Passage:
-=-=-

This is likely to be both encouraging and simultaneously frustrating, but I feel fairly certain that when things are all sorted out, that you should be able to have a considerably smaller hardware buffer size (~400 samples is pretty generous as a rule; I have an old, single core Pentium and am able to get 128 sample buffers going with my MOTU 828mkII at 44.1 kHz -- although 64 samples is a total no-go).
Since you're new to Sonar, I'll also point out or remind you that in addition to your hardware driver buffers that buffer the interface from the computer system, there are also cue/monitoring/playback buffers you set from inside Sonar's audio options.
The minimum setting (in milliseconds) is generally the temporal equivalent of your hardware buffer [in my case 128/441000 = ~2.9 ms] -- but that's the minimum.

-=-=-

Record extracts:
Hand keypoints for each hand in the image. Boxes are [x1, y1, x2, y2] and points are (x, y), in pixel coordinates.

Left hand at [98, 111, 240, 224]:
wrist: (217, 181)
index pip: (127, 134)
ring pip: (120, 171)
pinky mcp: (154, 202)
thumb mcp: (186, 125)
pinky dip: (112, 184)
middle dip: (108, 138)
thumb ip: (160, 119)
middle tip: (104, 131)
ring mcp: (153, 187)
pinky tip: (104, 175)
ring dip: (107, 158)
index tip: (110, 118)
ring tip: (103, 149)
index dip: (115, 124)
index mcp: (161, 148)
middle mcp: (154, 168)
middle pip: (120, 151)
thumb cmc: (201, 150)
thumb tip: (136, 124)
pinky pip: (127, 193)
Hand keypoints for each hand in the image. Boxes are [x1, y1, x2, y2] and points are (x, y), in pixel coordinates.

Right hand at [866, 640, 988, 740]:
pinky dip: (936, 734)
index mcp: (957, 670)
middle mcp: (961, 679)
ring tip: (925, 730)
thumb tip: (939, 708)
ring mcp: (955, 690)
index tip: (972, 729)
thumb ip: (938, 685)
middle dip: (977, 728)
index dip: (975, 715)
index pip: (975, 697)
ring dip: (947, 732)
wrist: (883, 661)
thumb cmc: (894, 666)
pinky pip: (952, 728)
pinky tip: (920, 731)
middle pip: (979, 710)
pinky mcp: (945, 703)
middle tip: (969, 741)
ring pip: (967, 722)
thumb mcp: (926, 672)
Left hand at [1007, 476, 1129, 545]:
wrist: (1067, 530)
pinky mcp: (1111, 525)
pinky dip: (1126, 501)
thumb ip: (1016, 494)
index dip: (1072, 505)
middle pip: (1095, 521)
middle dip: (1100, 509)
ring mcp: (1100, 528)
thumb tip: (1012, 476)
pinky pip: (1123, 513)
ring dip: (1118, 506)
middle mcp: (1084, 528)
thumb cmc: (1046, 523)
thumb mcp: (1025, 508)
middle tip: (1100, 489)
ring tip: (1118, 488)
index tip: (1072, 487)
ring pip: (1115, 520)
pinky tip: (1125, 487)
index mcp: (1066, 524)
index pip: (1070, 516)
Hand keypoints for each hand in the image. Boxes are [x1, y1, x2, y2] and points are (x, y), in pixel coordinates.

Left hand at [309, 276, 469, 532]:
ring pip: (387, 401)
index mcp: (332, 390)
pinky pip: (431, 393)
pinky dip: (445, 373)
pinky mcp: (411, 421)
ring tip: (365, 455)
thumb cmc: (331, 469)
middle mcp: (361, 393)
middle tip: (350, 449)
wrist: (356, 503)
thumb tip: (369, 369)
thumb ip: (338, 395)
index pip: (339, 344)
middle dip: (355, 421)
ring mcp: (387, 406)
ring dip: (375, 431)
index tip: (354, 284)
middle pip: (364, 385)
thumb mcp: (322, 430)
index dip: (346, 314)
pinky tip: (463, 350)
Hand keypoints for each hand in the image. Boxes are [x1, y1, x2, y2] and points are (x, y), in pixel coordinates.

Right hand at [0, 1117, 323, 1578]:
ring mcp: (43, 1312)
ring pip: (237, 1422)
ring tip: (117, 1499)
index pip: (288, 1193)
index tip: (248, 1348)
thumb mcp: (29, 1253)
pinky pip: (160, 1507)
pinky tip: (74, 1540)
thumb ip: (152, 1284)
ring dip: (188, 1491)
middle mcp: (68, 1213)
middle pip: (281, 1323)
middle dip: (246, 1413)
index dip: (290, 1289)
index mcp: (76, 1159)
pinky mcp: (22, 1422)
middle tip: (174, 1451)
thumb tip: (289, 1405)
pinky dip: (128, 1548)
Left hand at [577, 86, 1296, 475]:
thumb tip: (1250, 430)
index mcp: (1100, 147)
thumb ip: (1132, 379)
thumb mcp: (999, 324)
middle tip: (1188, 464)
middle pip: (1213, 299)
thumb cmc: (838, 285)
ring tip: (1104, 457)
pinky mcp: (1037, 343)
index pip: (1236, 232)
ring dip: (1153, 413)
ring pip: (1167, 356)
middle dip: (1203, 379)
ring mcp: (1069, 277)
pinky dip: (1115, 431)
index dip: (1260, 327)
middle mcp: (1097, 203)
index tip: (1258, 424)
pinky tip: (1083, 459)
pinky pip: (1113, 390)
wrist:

-=-=-

Actions to take:
(1) In the passage on audio buffer sizes, which audio interface does the writer run with an old single-core Pentium?
(2) Continue the passage on audio buffer sizes from its last sentence.

Answers to the tasks:
(1) A MOTU 828mkII.

(2)
Depending on what kind of plugin and virtual instrument load you're putting on your system, you may need to increase the buffer size from time to time, maybe a fair amount if you have a complex mix with a lot of processing.
(Which is why, with my old hardware, I make plenty of use of Sonar's mostly quite convenient freeze function -- or, sometimes, if I need to cut live MIDI and so need the lowest possible latency, I'll just do a quick bounce of all the basic tracks, temporarily archive them so they're not a load, and work from the 'temporary' bounce. It's faster than freezing a bunch of tracks. (Maybe they improved that in the X generation; I'm on 8.5.)